[THE REQUEST] Reproduce word for word the portion of the records that runs from their first line through the line containing "v(0, 9.65) *", with both of those lines included.

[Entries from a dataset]
-=-=-
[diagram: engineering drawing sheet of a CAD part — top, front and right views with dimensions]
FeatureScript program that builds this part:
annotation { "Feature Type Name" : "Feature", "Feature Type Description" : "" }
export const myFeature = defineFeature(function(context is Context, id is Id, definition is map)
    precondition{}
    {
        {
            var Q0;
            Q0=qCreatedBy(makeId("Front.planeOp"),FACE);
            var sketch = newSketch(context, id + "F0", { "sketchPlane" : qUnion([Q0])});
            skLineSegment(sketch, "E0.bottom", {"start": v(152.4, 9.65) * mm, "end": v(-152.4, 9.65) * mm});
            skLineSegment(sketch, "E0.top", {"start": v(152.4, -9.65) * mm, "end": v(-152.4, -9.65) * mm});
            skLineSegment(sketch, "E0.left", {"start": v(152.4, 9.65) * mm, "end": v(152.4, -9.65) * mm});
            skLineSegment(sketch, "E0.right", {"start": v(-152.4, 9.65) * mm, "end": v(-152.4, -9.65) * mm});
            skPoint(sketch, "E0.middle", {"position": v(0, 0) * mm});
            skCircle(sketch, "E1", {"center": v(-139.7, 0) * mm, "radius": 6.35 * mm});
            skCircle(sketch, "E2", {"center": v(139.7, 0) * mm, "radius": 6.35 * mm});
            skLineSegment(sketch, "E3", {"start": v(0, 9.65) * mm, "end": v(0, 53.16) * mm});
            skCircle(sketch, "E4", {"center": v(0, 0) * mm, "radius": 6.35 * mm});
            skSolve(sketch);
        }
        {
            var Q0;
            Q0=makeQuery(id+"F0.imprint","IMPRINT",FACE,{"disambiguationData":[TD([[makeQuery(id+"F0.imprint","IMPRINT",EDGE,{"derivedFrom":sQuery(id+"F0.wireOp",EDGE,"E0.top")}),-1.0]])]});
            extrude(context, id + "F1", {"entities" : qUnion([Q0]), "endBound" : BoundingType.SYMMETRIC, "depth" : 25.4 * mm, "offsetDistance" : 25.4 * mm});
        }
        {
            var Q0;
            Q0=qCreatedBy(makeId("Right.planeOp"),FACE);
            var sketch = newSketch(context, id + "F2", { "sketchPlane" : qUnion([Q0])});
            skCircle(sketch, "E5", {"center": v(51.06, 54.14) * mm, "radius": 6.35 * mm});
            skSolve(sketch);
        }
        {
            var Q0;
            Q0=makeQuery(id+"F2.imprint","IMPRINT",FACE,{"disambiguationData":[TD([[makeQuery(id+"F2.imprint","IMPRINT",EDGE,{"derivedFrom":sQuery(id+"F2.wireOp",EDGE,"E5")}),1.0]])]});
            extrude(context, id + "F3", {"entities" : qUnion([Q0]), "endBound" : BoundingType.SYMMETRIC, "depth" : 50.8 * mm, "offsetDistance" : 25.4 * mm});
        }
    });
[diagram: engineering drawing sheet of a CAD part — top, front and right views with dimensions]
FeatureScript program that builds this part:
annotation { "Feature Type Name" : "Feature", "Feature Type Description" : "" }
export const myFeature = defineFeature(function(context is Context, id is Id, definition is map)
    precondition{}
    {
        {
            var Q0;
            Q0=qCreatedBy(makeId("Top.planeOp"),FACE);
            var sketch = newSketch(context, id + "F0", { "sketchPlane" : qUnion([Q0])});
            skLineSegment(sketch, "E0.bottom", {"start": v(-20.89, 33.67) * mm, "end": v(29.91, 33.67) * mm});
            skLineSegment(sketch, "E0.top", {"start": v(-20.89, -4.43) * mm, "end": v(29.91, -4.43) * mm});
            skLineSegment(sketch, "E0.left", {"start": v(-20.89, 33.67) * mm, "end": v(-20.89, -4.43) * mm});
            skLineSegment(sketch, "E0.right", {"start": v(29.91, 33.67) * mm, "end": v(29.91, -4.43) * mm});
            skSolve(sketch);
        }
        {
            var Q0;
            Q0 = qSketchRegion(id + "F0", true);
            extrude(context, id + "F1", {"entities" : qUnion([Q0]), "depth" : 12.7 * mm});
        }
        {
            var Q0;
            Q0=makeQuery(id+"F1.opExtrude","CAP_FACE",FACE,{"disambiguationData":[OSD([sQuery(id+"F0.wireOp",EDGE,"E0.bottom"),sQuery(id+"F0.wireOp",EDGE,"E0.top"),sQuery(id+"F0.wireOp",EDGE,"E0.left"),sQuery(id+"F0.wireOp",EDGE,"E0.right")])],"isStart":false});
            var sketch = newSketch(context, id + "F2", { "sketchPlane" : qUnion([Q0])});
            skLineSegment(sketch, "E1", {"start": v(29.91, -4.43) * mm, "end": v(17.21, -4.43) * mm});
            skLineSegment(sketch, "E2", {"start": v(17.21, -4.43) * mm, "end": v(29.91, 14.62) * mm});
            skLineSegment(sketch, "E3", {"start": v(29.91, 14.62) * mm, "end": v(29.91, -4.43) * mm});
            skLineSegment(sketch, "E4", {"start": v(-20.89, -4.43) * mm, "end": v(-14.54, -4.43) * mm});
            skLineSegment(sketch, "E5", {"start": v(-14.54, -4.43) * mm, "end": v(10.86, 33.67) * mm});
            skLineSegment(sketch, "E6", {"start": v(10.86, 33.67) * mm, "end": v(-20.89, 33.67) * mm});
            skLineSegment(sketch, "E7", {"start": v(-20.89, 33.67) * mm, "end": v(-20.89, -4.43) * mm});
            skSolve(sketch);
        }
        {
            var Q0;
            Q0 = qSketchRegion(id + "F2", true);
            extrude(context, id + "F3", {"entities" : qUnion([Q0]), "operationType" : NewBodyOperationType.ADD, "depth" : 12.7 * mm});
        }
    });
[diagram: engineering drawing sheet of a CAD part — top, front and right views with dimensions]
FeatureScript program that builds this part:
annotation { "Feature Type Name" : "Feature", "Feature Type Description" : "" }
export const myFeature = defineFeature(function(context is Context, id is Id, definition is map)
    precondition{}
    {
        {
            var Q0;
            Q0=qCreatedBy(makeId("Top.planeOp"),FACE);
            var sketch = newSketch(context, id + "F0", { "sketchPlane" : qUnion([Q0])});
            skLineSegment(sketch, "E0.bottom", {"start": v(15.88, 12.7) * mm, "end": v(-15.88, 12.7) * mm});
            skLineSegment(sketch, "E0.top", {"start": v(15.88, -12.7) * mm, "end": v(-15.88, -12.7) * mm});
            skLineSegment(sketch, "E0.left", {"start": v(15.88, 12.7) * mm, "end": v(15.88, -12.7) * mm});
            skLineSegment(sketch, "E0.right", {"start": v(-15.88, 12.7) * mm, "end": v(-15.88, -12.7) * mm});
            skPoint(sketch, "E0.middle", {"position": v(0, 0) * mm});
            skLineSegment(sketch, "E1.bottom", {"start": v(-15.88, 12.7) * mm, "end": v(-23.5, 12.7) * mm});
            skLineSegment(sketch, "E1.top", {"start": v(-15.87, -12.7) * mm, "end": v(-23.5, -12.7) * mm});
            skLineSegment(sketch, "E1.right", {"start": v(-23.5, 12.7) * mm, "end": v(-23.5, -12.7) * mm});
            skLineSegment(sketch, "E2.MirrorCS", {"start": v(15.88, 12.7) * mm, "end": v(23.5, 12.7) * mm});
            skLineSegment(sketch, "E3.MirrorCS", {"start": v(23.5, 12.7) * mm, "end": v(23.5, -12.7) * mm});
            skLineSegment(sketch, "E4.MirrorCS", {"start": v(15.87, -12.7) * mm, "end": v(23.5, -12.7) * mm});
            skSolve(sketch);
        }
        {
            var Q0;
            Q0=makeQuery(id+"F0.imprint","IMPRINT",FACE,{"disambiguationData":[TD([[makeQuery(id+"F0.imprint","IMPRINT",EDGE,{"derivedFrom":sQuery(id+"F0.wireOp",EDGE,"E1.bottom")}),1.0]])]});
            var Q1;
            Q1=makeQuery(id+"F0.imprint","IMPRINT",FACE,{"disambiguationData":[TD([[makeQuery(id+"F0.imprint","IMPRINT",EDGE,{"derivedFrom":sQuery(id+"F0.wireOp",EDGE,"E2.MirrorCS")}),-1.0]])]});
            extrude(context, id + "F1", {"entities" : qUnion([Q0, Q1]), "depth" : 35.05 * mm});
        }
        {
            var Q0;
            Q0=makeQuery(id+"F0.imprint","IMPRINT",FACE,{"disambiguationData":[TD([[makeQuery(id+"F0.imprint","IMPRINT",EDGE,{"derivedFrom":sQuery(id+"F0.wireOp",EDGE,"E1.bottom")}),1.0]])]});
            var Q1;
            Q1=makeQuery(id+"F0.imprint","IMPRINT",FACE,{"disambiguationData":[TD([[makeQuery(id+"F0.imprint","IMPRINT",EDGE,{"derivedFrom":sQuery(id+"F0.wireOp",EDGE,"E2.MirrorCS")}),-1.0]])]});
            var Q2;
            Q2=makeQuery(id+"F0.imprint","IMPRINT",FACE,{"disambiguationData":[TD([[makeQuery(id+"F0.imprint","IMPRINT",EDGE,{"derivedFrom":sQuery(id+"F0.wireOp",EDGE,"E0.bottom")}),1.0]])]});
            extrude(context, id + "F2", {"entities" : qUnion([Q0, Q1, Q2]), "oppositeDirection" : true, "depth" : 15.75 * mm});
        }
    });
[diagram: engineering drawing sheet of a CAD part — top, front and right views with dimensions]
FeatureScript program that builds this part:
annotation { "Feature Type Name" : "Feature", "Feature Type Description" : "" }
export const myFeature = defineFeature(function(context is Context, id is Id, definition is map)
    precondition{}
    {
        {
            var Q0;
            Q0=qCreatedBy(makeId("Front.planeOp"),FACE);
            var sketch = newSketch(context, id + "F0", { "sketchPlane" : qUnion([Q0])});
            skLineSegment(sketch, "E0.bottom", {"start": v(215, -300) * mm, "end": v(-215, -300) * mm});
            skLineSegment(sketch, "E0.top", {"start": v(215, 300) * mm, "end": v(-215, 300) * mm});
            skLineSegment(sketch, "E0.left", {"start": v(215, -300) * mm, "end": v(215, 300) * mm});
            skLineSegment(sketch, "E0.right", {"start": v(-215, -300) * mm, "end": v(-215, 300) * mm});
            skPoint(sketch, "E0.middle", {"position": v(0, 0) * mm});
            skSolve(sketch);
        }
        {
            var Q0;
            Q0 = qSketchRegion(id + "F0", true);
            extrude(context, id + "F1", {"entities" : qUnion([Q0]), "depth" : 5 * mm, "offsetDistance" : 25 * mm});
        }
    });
-=-=-
[ANSWER TO THE EXERCISE]
[diagram: engineering drawing sheet of a CAD part — top, front and right views with dimensions]
FeatureScript program that builds this part:
annotation { "Feature Type Name" : "Feature", "Feature Type Description" : "" }
export const myFeature = defineFeature(function(context is Context, id is Id, definition is map)
    precondition{}
    {
        {
            var Q0;
            Q0=qCreatedBy(makeId("Front.planeOp"),FACE);
            var sketch = newSketch(context, id + "F0", { "sketchPlane" : qUnion([Q0])});
            skLineSegment(sketch, "E0.bottom", {"start": v(152.4, 9.65) * mm, "end": v(-152.4, 9.65) * mm});
            skLineSegment(sketch, "E0.top", {"start": v(152.4, -9.65) * mm, "end": v(-152.4, -9.65) * mm});
            skLineSegment(sketch, "E0.left", {"start": v(152.4, 9.65) * mm, "end": v(152.4, -9.65) * mm});
            skLineSegment(sketch, "E0.right", {"start": v(-152.4, 9.65) * mm, "end": v(-152.4, -9.65) * mm});
            skPoint(sketch, "E0.middle", {"position": v(0, 0) * mm});
            skCircle(sketch, "E1", {"center": v(-139.7, 0) * mm, "radius": 6.35 * mm});
            skCircle(sketch, "E2", {"center": v(139.7, 0) * mm, "radius": 6.35 * mm});
            skLineSegment(sketch, "E3", {"start": v(0, 9.65) * mm, "end": v(0, 53.16) * mm});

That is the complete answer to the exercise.